Material shown =

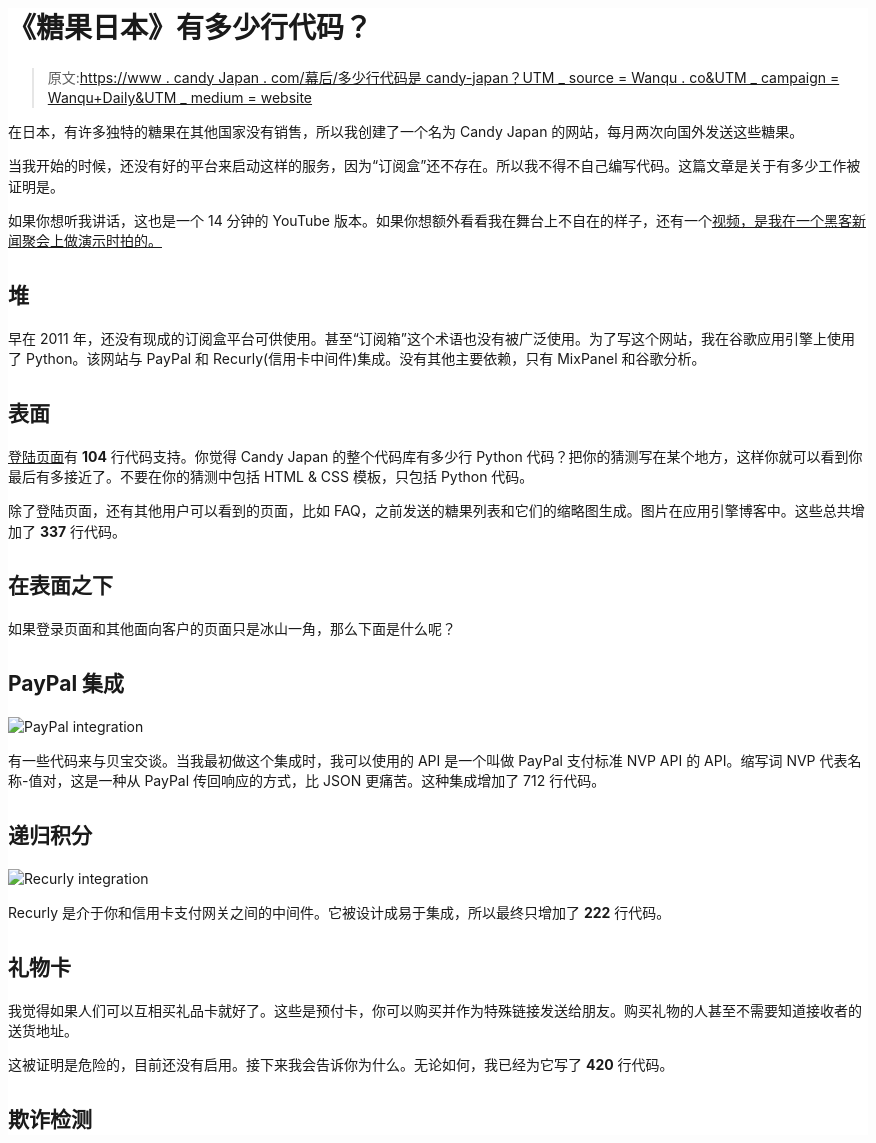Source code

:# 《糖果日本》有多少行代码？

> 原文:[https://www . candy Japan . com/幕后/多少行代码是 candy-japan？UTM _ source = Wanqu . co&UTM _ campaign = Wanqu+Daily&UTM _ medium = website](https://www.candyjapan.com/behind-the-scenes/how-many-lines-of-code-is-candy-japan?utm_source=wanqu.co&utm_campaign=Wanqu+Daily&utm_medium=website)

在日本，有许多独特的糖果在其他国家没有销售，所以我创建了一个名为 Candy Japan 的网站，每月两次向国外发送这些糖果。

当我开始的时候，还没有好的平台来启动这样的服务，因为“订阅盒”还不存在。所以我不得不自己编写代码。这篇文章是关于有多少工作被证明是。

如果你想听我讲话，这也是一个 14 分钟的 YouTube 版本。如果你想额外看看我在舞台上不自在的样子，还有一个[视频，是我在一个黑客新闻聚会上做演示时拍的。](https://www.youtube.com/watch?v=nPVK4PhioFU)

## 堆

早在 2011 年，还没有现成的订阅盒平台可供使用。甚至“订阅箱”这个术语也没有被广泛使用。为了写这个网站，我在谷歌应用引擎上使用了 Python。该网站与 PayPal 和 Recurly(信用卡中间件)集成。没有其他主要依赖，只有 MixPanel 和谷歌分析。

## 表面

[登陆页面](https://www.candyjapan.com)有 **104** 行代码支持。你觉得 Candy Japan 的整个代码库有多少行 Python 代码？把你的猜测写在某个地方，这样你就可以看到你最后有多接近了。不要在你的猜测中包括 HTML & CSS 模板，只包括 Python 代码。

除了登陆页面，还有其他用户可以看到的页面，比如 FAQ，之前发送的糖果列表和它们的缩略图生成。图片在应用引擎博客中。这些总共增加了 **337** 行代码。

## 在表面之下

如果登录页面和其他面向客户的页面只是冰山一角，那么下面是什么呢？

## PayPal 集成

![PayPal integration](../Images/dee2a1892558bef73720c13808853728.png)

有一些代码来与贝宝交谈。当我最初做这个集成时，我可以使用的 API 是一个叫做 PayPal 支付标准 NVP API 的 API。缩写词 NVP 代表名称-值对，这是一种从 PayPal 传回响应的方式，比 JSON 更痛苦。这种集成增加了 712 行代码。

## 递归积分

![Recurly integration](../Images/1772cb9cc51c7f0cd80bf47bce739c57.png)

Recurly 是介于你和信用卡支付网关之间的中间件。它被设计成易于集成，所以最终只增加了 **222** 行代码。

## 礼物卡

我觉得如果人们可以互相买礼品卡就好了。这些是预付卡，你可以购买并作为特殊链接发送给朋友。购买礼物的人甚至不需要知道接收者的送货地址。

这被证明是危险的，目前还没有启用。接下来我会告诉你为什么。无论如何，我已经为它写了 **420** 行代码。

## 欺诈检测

==

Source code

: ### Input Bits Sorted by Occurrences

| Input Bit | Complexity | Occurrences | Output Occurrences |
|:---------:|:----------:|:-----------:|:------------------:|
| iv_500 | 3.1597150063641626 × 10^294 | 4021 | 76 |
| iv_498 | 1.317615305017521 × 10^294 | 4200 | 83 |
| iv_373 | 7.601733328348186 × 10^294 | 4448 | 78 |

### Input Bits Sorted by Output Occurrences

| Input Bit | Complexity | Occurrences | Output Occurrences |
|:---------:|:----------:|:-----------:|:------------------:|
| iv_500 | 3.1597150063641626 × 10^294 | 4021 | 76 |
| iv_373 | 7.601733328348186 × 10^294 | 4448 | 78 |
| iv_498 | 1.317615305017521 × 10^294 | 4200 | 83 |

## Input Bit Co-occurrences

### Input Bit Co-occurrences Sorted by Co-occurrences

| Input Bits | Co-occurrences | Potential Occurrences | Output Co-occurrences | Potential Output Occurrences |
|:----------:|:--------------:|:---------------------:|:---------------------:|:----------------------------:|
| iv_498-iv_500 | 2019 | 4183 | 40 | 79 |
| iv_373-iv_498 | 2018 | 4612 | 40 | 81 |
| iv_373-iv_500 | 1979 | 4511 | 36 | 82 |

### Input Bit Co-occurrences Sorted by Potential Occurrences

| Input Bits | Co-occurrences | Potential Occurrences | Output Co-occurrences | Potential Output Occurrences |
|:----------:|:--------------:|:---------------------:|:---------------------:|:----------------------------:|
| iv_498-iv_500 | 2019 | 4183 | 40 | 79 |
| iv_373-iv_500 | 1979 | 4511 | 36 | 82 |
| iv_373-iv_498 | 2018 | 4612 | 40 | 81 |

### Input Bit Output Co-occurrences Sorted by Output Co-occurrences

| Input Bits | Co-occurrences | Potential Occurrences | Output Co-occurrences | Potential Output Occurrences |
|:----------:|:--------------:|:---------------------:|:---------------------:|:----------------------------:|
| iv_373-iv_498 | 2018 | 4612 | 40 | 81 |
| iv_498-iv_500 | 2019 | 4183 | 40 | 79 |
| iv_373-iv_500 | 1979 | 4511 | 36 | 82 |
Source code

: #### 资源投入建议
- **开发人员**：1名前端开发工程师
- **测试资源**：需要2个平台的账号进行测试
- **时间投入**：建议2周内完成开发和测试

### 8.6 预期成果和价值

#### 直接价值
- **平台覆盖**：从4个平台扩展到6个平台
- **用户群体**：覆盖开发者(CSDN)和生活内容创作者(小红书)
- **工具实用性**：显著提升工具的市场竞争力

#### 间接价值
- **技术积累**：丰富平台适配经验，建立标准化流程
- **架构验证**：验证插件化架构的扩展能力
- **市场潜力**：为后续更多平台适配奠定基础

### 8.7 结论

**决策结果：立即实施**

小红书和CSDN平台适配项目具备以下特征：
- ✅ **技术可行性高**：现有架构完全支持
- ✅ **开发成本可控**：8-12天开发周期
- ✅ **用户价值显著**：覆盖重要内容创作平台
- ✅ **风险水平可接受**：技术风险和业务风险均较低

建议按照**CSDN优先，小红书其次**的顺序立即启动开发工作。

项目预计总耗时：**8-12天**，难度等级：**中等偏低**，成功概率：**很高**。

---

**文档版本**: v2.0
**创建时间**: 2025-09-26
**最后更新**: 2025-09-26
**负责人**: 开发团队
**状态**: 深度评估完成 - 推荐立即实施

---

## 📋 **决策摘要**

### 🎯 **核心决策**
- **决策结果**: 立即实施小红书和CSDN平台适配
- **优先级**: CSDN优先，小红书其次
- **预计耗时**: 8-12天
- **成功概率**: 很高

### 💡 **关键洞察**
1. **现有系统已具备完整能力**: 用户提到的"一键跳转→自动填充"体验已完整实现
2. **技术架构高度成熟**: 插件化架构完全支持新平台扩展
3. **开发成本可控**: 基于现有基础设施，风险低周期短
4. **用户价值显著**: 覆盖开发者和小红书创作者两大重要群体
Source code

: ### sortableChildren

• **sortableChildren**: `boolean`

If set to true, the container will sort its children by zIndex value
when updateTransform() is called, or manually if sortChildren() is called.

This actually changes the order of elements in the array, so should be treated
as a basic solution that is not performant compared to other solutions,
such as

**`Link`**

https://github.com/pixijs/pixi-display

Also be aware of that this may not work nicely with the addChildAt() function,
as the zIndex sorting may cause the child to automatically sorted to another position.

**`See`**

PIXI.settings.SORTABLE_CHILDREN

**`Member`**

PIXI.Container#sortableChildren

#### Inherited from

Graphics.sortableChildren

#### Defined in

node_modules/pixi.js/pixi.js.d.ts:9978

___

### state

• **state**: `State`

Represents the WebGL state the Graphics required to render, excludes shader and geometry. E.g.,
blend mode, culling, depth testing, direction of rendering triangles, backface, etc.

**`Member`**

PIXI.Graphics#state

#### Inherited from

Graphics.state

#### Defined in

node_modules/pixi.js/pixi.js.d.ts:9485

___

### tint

To do = Extract every line of the data above that contains the string "开发成本可控". The match is case-sensitive.

Your response =
- ✅ **开发成本可控**：8-12天开发周期
3. **开发成本可控**: 基于现有基础设施，风险低周期短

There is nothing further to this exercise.